Sujung Kim is an Assistant Professor of religious studies at DePauw University. She received her PhD in East Asian Languages and Cultures from Columbia University in 2014. Her first book, Shinra Myojin and Buddhist Networks of the East Asian “Mediterranean” (University of Hawai‘i Press, 2019) focuses on a deity called Shinra Myōjin—whose name alludes to its possible connection with Korea—worshipped on Mt. Hiei in medieval Japan. The book explains that Shinra Myojin is not only an influential protector god of the Onjōji temple, but also part of the transnational network of people, ideas, and gods, spanning China, Korea, and Japan, out of which Shinra Myojin emerged. She is currently working on her second book project, which explores the interplay between emotion and etoki (picture-explaining) with an emphasis on the Illustrated Biographies of the Kegon Sect Patriarch, a thirteenth-century Japanese narrative scroll that depicts the biographies of two seventh-century Korean Buddhist monks. While her research centers on the premodern transcultural interactions between Japan and Korea, her interdisciplinary research interests include modern/contemporary Korean Buddhism, Buddhist visual and material culture, as well as performative aspects of Buddhist narratives.
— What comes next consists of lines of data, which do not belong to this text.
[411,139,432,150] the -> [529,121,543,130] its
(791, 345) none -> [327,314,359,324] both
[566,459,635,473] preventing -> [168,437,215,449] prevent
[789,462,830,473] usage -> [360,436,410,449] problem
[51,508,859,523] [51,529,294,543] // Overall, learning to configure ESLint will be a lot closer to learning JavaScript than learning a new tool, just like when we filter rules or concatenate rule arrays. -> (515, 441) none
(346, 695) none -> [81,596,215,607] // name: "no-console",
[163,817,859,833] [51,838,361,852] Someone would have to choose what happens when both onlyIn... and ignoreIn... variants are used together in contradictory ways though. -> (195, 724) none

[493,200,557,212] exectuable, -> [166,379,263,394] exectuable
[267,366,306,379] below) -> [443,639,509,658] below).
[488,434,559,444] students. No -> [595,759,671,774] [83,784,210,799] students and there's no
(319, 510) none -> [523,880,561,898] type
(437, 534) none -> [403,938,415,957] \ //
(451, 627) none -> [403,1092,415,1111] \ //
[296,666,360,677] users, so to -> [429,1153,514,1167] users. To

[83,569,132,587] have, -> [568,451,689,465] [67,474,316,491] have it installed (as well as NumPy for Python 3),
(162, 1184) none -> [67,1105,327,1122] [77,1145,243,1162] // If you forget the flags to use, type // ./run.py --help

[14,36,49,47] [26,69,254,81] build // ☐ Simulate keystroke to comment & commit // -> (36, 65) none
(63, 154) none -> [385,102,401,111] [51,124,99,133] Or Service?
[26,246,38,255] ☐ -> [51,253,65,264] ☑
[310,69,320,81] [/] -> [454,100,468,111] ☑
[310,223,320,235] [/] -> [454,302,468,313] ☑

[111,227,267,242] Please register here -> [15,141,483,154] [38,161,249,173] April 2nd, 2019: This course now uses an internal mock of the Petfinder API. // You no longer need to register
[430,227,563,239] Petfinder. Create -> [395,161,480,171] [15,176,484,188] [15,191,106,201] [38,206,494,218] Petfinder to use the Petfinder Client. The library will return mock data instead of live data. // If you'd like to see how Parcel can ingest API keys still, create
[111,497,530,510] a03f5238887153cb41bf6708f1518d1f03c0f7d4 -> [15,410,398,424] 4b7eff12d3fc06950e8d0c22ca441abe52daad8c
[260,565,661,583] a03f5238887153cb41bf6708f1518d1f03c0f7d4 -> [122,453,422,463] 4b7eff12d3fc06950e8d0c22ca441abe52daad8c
Thi Hien Nguyen got her Bachelor of Literature and Russian in Russia in 1987, Master in 1999 and Ph.D. in 2002 in folklore with a minor in religious studies at Indiana University, USA. Then, she worked as a postdoc fellow at American Museum of Natural History in New York (2003) and at University of California in Los Angeles, California, USA (2004). She was appointed as an associate professor in 2012. Currently, she works as a lecturer and researcher, and the Vice Director of Viet Nam National Institute of Culture and Arts Studies, Ministry of Culture, Sports, and Tourism. She is also selected as a member of the evaluation body, UNESCO’s Convention 2003 in the terms of 2012-2014, 2017-2020. She is interested in doing research on religious practices, cultural heritage and transnationalism.
Her selected books include:
-2016, The Religion of Four Palaces: Mediumship and Therapy in Viet Culture. The Gioi Publishing House.
– 2011, Spirits Without Borders: The Legacy of Vietnamese Mediumship in a Transnational Era (co-authored with Karen Fjelstad). Palgrave Macmillan.
– 2006, Possessed by the Spirits: Mediumship in Contemporary Vietnamese Communities (co-edited with Dr. Karen Fjelstad). Cornell Southeast Asia Program, Cornell University.